Assim como pessoas mais moderadas se aproximam de setores religiosos mais tradicionais no Ocidente, as pessoas mais exaltadas ou menos reflexivas idealizam sua aproximação a grupos violentos. No entanto, é óbvio que estes jovens não estiveram em contato com nenhum xeque estrangeiro, e não há nenhum indício de que alguém tenha viajado a qualquer lugar onde eles têm suas bases.

Os inúmeros recortes (mais de 100) apresentados pelo juiz como provas, só mostram que:

1) estas pessoas defendem e admiram o Estado Islâmico. Que o juiz, eu e muitíssimos outros achemos isso errado e repulsivo é um direito nosso. Que eles tenham suas preferências é coisa deles. Se alguém pode jurar obediência a Estados militarizados, cujo objetivo é subjugar outros povos e promover chacinas, por que não pode jurar obediência a um Estado inexistente, que está (ou simula estar) a 10.000km de distância?
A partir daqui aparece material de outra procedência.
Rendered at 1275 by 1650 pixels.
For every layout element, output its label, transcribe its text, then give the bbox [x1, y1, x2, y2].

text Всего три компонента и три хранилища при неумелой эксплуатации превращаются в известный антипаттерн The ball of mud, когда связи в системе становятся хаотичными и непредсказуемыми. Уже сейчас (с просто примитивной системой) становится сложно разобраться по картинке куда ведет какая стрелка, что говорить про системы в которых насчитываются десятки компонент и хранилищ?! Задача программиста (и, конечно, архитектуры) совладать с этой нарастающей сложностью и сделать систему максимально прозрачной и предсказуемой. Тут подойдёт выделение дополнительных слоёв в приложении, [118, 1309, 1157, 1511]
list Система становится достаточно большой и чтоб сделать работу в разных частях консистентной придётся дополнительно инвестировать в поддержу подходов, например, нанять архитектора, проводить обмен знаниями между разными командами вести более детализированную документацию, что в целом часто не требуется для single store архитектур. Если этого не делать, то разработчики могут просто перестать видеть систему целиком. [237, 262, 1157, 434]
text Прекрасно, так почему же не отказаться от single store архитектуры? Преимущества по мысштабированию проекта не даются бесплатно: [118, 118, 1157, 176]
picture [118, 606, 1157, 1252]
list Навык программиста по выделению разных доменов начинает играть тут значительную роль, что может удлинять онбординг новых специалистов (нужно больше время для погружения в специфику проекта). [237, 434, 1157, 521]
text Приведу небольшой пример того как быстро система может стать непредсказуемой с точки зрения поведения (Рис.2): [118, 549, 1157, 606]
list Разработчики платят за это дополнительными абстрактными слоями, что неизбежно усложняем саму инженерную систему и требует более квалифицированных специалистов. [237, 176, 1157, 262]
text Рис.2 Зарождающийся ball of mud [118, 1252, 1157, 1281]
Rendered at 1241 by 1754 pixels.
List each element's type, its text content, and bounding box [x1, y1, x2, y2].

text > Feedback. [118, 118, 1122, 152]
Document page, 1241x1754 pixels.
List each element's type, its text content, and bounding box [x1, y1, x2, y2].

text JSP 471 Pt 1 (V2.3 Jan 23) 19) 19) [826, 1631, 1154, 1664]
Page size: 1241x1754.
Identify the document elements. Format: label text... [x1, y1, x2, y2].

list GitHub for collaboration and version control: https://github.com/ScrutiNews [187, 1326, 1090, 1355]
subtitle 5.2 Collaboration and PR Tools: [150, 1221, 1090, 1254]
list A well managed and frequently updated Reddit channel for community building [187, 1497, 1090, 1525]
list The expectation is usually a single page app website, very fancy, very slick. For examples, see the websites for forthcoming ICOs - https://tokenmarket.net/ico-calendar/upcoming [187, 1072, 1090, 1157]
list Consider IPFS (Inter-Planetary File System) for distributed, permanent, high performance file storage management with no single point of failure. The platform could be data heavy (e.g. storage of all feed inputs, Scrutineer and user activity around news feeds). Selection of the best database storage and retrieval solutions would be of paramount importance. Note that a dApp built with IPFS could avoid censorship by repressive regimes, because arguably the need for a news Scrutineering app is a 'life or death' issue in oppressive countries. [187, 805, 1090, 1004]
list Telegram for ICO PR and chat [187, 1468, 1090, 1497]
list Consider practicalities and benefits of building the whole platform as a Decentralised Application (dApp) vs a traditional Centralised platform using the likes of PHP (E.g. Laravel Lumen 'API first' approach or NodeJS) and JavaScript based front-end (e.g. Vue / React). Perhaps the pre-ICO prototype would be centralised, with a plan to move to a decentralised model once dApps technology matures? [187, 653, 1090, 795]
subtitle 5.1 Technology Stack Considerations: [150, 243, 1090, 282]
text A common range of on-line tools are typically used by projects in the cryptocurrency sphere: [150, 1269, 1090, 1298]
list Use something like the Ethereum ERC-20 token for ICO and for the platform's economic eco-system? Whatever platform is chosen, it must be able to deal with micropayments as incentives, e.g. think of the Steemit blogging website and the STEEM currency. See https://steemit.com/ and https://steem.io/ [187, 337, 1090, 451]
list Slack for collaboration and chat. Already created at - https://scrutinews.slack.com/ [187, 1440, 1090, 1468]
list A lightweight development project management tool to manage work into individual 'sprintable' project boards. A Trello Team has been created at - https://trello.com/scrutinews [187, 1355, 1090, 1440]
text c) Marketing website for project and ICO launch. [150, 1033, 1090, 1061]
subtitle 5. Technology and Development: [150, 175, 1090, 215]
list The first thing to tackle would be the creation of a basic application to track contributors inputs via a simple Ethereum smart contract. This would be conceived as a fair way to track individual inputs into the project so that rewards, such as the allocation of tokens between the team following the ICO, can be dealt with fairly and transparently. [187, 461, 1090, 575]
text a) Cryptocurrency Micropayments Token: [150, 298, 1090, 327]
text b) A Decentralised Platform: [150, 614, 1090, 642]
2) Todos os diálogos e reuniões noticiados foram em grupos que o próprio juiz descreve como fechados. A apologia do crime é uma atividade que requer estado público.

3) Não sabemos se esses jovens falam seriamente ou tiram “sarro”, mas isso não importa. Para planejarem um crime, precisam que o crime planejado não seja impossível. Envenenar Rio de Janeiro ou explodir qualquer coisa com um rojão caseiro são crimes impossíveis, tão impossíveis como congelar água num forno.

4) Não há um mínimo fato concreto que possa ser qualificado de preparação ou execução de ato terrorista. Quanto à intenção dos supostos terroristas, só Deus (ou Alá) sabe.

As pessoas que hoje se manifestam indiferentes às extremas violações ao nossa nanoscópica dose de direito que ainda fica no Brasil, deveriam pensar que alguns de seus afetos podem ser atingidos. Morrer de fome, de doenças e chegar aos 90 anos sem moradia, nem aposentadoria, nem convênio médico pode acontecer com qualquer um, MUÇULMANO ou não. Os únicos que se salvam do massacre destas máfias perversas são os que possuem fortuna pessoal. Isto não passa de 5% da população.

Se a gente dá de ombros ante psicopatas e sádicos, sejam vestidos de toga, de farda ou de terno, não teremos direito moral de nos queixarmos quando fiquemos reduzidos (se tivermos sorte) a uma Somália ou a um Darfur.


Carlos Lungarzo é ativista argentino dos Direitos Humanos e reside no Brasil.